PyTorch is a modern Deep Learning framework that puts Python first. It features strong GPU acceleration (and moderate CPU support) for tensor computations, and dynamic graph capability. I like Python and Deep Learning, and so I decided to give it a go.
At the time of writing this, I have access to a Macbook Pro (which has a Intel i7 CPU and no Nvidia GPU), and a Dual bootable Windows/Linux PC (which has a i7 CPU and Nvidia Geforce 750Ti GTX - 2 GB RAM). Though it would be ok for me to run some simple training models on these machines for education purpose, I am keen to explore performing reserach and developing on a cloud / HPC (High Performance Computing) environment - mainly motivated by scalability, performance, and production-readiness.
It happens that as part of the Intel Software Innovator Programme, Intel has kindly granted me access to the Intel Nervana AI HPC Cluster (aka Colfax Cluster). Each cluster node is powered by Intel Xeon / Xeon Phi processors. Distributed Computing is also possible. Although in the absence of Nvidia GPUs (which everybody seems to love in the Deep Learning world at the moment), this Intel Xeon Phi CPU Option could be a potential viable alternative. In addition, as PyTorch is still new I thought it might worth this trying on the HPC cluster environment.
Jupyter Notebook has been the key tool for me to learn Python, Data Science, and Deep Learning easily - it's made rapid iterations super easy. And I am very keen to continue to use Jupyter Notebook as a starting point in building production-ready applications. Though at some point of the production pipeline we may move away from Jupyter Notebook to other tools (such as web server), Jupyter Notebook is a great starting point.
In this post, we will walk through the steps needed to setup and access a Jupyter notebook that runs on an Intel Xeon Phi Cluster Node, wrapped inside a Python 3.6 and PyTorch Conda Environment. We will see that to switch to other Python versions is just a matter of tweaking the conda environment setup steps. Though I may try writing a similar post for other frameworks such as tensorflow, we shall see that the steps will be pretty much identical.

:: INFORMATION SUPPLIED ::

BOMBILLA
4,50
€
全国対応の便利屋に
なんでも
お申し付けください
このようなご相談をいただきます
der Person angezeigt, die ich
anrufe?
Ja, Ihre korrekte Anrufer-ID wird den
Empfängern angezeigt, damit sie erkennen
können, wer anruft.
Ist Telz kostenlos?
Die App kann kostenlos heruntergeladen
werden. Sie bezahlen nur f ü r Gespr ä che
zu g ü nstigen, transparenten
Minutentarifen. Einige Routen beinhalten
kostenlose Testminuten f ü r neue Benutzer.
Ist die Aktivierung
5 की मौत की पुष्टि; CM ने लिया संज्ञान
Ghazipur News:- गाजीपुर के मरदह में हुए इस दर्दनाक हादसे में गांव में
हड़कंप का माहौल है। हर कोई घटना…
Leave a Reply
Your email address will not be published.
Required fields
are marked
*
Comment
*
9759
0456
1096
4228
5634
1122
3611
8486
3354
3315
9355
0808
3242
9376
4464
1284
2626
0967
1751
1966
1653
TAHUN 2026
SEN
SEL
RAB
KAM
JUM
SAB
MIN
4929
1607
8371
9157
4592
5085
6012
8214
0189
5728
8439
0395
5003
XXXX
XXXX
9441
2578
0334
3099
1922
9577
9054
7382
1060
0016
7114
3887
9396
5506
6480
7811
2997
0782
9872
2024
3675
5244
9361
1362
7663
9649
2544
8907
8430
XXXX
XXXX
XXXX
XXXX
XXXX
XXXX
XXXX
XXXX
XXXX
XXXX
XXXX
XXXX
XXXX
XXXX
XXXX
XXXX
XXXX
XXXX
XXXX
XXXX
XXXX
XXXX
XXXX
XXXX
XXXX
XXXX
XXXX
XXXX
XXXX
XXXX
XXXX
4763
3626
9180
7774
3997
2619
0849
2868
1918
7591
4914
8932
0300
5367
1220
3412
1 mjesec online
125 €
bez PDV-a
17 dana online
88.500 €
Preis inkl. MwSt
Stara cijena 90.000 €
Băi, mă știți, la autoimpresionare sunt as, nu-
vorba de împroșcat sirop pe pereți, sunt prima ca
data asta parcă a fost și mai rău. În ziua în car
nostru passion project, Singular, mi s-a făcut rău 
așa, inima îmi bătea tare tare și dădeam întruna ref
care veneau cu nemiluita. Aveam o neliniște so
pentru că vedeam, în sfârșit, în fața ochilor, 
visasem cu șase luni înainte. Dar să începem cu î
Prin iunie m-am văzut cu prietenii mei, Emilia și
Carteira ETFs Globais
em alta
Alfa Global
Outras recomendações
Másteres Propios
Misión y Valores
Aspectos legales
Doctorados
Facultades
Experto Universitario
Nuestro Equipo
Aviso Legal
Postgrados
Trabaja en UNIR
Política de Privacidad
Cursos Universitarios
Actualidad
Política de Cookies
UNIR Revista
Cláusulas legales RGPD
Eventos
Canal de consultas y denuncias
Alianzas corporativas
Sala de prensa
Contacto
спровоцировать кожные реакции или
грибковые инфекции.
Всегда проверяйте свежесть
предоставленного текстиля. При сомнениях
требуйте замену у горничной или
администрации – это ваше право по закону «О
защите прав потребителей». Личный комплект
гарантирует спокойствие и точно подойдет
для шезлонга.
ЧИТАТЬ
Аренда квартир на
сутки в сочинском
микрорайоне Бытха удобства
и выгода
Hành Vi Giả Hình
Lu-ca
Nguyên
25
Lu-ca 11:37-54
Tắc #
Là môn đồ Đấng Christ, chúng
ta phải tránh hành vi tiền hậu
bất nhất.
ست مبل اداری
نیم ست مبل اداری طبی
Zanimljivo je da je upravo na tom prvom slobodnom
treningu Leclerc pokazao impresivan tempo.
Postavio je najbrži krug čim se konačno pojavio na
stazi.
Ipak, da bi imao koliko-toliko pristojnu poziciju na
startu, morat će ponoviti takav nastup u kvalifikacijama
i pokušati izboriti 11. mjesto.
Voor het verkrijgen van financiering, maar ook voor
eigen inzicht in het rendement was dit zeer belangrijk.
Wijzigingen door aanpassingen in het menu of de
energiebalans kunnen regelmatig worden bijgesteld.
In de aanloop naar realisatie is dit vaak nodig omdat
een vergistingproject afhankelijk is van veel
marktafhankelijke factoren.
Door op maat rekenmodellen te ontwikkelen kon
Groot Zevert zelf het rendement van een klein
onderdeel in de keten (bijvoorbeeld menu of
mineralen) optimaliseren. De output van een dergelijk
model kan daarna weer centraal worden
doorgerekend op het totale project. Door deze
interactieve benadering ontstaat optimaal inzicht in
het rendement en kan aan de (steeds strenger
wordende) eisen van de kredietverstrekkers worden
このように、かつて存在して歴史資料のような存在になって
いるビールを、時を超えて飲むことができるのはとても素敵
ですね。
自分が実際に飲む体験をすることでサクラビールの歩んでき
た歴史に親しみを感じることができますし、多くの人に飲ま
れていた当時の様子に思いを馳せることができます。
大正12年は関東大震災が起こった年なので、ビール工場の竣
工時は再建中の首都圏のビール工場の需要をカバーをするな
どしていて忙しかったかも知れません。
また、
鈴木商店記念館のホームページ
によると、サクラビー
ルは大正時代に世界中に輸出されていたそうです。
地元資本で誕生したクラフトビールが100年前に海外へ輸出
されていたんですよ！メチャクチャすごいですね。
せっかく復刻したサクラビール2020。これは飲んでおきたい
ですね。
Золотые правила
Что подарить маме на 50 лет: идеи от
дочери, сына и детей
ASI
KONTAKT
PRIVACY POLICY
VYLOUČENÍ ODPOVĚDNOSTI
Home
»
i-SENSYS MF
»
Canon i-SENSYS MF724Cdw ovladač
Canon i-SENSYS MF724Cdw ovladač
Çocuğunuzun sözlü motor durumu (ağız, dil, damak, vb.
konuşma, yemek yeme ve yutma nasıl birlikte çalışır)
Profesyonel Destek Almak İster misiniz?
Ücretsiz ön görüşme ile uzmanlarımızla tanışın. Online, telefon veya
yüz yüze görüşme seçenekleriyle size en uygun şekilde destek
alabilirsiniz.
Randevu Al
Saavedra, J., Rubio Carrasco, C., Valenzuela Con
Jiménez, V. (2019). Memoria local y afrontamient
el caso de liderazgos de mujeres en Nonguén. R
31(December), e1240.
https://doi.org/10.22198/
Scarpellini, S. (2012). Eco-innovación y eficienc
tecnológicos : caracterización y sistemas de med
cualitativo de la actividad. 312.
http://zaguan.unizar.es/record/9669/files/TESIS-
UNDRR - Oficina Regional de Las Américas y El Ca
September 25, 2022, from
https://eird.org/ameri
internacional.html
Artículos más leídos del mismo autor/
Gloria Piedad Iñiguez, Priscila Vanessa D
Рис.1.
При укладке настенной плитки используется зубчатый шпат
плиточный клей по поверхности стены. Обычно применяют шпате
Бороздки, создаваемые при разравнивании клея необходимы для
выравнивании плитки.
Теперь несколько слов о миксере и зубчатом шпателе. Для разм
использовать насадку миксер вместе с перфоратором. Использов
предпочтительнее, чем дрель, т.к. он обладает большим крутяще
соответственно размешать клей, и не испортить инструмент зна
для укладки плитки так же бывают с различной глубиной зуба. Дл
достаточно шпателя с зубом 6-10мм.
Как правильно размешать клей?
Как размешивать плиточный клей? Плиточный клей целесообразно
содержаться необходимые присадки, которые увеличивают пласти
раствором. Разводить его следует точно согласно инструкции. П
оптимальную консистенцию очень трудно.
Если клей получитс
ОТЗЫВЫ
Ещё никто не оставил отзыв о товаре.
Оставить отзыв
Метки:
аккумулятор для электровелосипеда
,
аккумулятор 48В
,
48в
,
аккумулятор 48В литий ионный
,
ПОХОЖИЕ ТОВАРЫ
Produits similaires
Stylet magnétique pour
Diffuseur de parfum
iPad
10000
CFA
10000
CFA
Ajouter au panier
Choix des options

:: EXERCISE TASKS ::
**a)** In the PyTorch post, which Nvidia graphics card does the dual-boot Windows/Linux PC have?
**b)** Duplicate the PyTorch post from "At the time" to "performance, and production-readiness.".
**c)** Pick up the post about running PyTorch in Jupyter on an Intel Xeon Phi cluster where it stops, and carry it on.

:: RESPONSES BY TASK ::
**a)** An Nvidia Geforce 750Ti GTX with 2 GB RAM.

**b)**
At the time of writing this, I have access to a Macbook Pro (which has a Intel i7 CPU and no Nvidia GPU), and a Dual bootable Windows/Linux PC (which has a i7 CPU and Nvidia Geforce 750Ti GTX - 2 GB RAM). Though it would be ok for me to run some simple training models on these machines for education purpose, I am keen to explore performing reserach and developing on a cloud / HPC (High Performance Computing) environment - mainly motivated by scalability, performance, and production-readiness.

**c)**
I've included the files as mentioned in this article in this GitHub Repository. This includes:
- the conda environment file
- the shell script (that we qsub to a cluster node to start up a Jupyter notebook)
- a sample PyTorch Jupyter Notebook
That said I've also included the content of the files within this article directly.
It is assumed that you already have access to an Intel AI Cluster (aka Colfax Cluster). You are able to remote connect to the Cluster login node with this command and have some familiarity navigating around the file system.
$ ssh colfax
If not, this article might not be for you (yet). To get (short term) access and have a play with running Deep Learning frameworks on Intel Xeon / Xeon Phi processors you can either:
- check out the free Intel AI Nervana Academy Cloud Dev Compute for education and access. or
- check out the free Colfax Deepdive web course for education and access.
We can create the conda environment via two methods (up to your taste).
Create Conda environment:
[u4443@c001]$ conda create --name pytorch-36 python=3.6 -c intel
Install Jupyter:
[u4443@c001]$ conda install jupyter -c intel
Install Pytorch:
[u4443@c001]$ conda install pytorch torchvision -c soumith
Note that we can keep adding packages by doing conda install some-cool-packages
.
Create Conda environment file pytorch-36.yml
(tweak as desired):
name: pytorch-36
channels:
- intel
- soumith # pytorch
dependencies:
- python=3.6 # your choice
- jupyter
- pytorch # pytorch
- torchvision # pytorch
(Note that we can add more packages by appending the list under dependencies
).
Create Conda environment:
[u4443@c001]$ conda env create -f pytorch-36.yml
Activate the conda environment:
[u4443@c001]$ source activate pytorch-36
Check what packages we have in the conda environment:
(pytorch-36) [u4443@c001]$ conda list
We shall see something like the followings. Note that pretty much all packages are from the "Intel" Channel. Only PyTorch related packages are Non-Intel (soumith
- a channel by pytorch.org).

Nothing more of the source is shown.